Welsh’s opening line – ‘Some things change, some things never change’ – may seem benign yet it anticipates the contrasting aspects of The Second Cut in which numerous familiar faces appear to undertake new and darker challenges in a city which has definitely come to be redefined since 2002 and our last visit. The novel opens with Rilke attending the wedding of ‘the two Bobbys’, Bobby McAndrew and Bobby Burns. He spots his friend JoJo, in funereal clothes and intoxicated after a days-long bender involving booze and boys, at the celebration and promptly steers him to a café bar where his sobriety would be conspicuous for being out of place among the clientele. As they part company, JoJo offers Rilke a tip off about a potentially lucrative house clearance sale and a vial of sexual enhancement chemicals for the newlyweds. The next time Rilke encounters JoJo, he is dead in an alleyway and there the intrigue begins. 
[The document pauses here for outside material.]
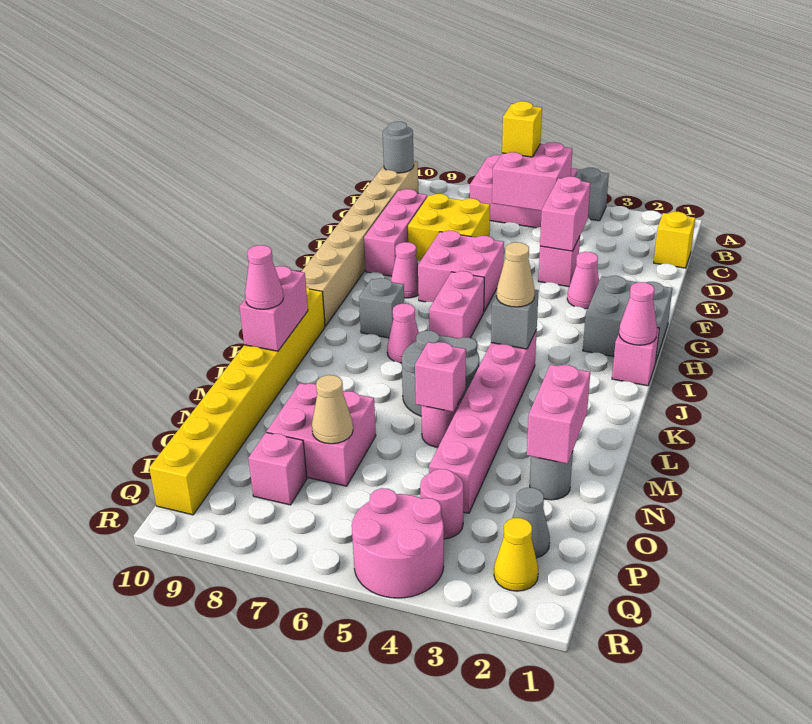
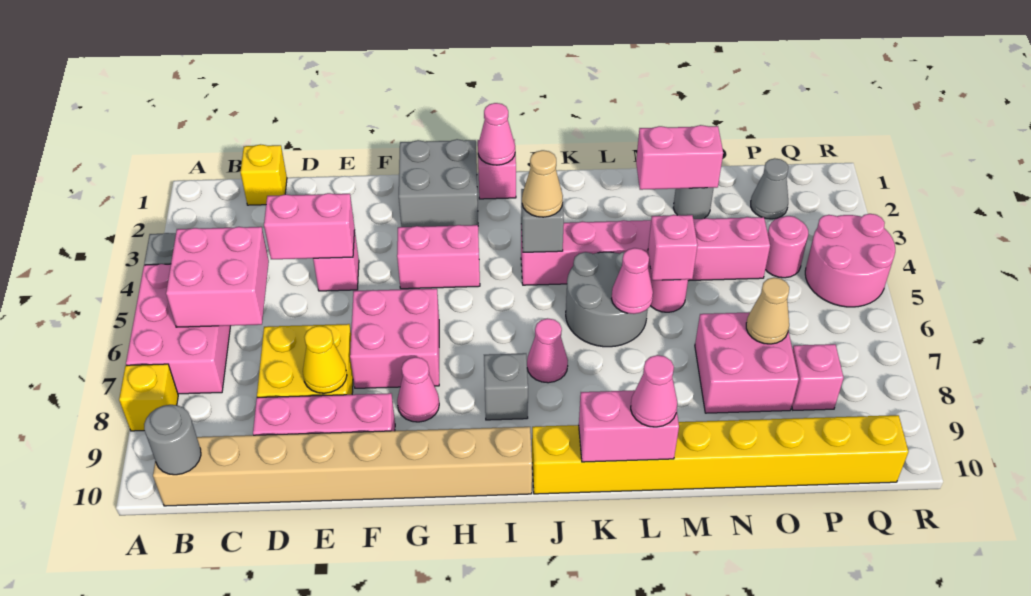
yellow brick B6 level 3 -> yellow brick A8 level 1
pink cone F3 level 1 -> pink cone L6 level 2
pink brick H6:I6 level 1 -> pink brick G4:H4 level 1
yellow cone Q2 level 1 -> yellow cone E8 level 2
Never one to forget his friends, his creditors and his enemies, JoJo leaves a memento in his flat for Rilke to discover and, separately, during the course of Rilke’s exploring the aristocratic estate and its contents, he unearths a most bizarre object. When it transpires that the sale is being orchestrated by two cousins with whom the local villagers have a querulous and challenging relationship, the tensions and suspicions intensify. Aptly Rilke describes himself as a ‘living memento mori’, alluding to both his profession and his approach to life. Both plotlines (JoJo’s death and the estate sale) are skilfully constructed to ensure the reader is continually questioning whether they are overlaps or clues to the outcome. In order to bring resolution to the murders and violence that are witnessed, Rilke must act as the unofficial officer in this more non-procedural of narratives. Welsh gives her protagonist a line which must stand out for the consummate manner in which it summarises his position: ‘Illegality I can cope with, cruelty I can’t’.  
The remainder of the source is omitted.